Los tiranos felices
Alexandr Lukashenko, presidente de Bielorrusia, era un hombre feliz el domingo cuando anunció su abrumadora victoria en la consulta popular que elimina la limitación a dos mandatos de la jefatura del Estado y le permite presentarse de nuevo en 2006. El hecho de que cantara victoria cuando no se había contado ni el 1% de los votos extrañó en Minsk tan poco como el que los resultados finales confirmaran las dotes de adivino del batka (papa) bielorruso. Según los datos oficiales, la participación en un 80% y más del 76% de votos favorables a la eternización de Lukashenko en el poder han confirmado otro augurio del presidente hecho durante la campaña: "Demostraremos quién manda. Tenemos poder y técnicas para ganar". Tenía razón. Desde que fue electo en plena conmoción postsoviética en 1994, Lukashenko se ha ganado a pulso la fama de no mentir cuando amenaza. La oposición, la OSCE, observadores independientes y organizaciones de defensa de los derechos humanos han puesto el grito en el cielo ante la obscenidad del fraude. Lukashenko les ha recomendado que "se ocupen de sus propios asuntos".
Es evidente que el caudillo que ha convertido la "Rusia blanca" en un pozo negro está satisfecho consigo mismo y el aparato bolchevique que le es tan fiel a él como al manual del chekista elaborado en su día por Féliks Dzershinski, aquel aristócrata sanguinario polaco compañero de fatigas de Lenin y Trotsky. Lukashenko ha logrado reimplantar el monopolio del Estado en el uso de la violencia, en la producción, en el comercio, en la corrupción, en la información y, salvo alguna muerte pasional que escape a su control, también en el crimen. Si un periodista, un líder estudiantil o un obrero bielorruso destaca en su insistencia en molestar, exigiendo siquiera las pocas libertades y transparencia que el Kremlin de Vladímir Putin aún concede a los rusos, nuestro batka triunfante demuestra que, además de adivino en cuestiones de recuento, es también mago y hace desaparecer para siempre al pobre diablo insatisfecho. Las palizas, detenciones arbitrarias, amenazas a familiares de opositores y demás métodos de represión son hábito para unos bielorrusos que echan ya de menos la "seguridad jurídica" en la URSS.

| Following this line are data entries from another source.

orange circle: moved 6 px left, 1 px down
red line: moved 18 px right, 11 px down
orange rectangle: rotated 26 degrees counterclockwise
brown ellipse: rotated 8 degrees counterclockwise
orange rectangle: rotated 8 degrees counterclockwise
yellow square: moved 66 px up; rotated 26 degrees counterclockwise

Eso sucede en un país vecino de la Unión Europea, aquí mismo, en la frontera sur de Lituania y norte de Polonia. Pero no pasa nada y nadie hace nada, y poco manifestante cabría convocar para protestar contra tanta vileza, violencia y abuso. Porque aquí hacemos caso al gran batka y consideramos que la suerte de los 10 millones de bielorrusos es "asunto suyo", es decir, de Lukashenko y de su aparato mafioso- leninista. Si las dictaduras grandes pueden dar miedo al mundo, las pequeñas sólo son capaces de aterrorizar a sus súbditos. Si se es capaz de ignorar la miseria y el dolor que generan, desde fuera, desde las cómodas atalayas de las sociedades libres, estas dictaduras son poco más que patéticos terrarios con una población maltratada por la mera mala suerte de haber nacido allí. Vegetación, clima y carácter popular cambian según hablamos de Cuba, de Corea del Norte o de Bielorrusia. Son invariables por el contrario el desprecio al individuo, la omnipresencia del miedo, la brutalidad gratuita y la mentira todopoderosa, el oscurantismo y la pobreza.
Hace años ya que concluyó el desfile triunfal de las democracias por el globo de los años ochenta y noventa. China no se democratiza y la Rusia de Putin no sólo no pone freno a Lukashenko, sino que lo emula. La crisis de Irak ha dinamitado la alianza de las democracias occidentales. El prestigio de la sociedad abierta está en entredicho. El islamismo fanático está en pie de guerra. Indigenismos, intervencionismos y populismos resurgen con rabia y sin complejos. Mientras, en Occidente tenemos dirigentes que cuadran a la perfección con el "hombre moderno" descrito por el pensador ruso Alexander Herzen: estrecho de miras, sin pasión ni información y preso por la más absoluta debilidad de pensamiento. Así las cosas, batka y Castro, Kim Jong Il y Chávez, por citar a algunos, tienen motivos para estar felices. Muerto el determinismo histórico, ¿quién nos asegura que el futuro no son ellos?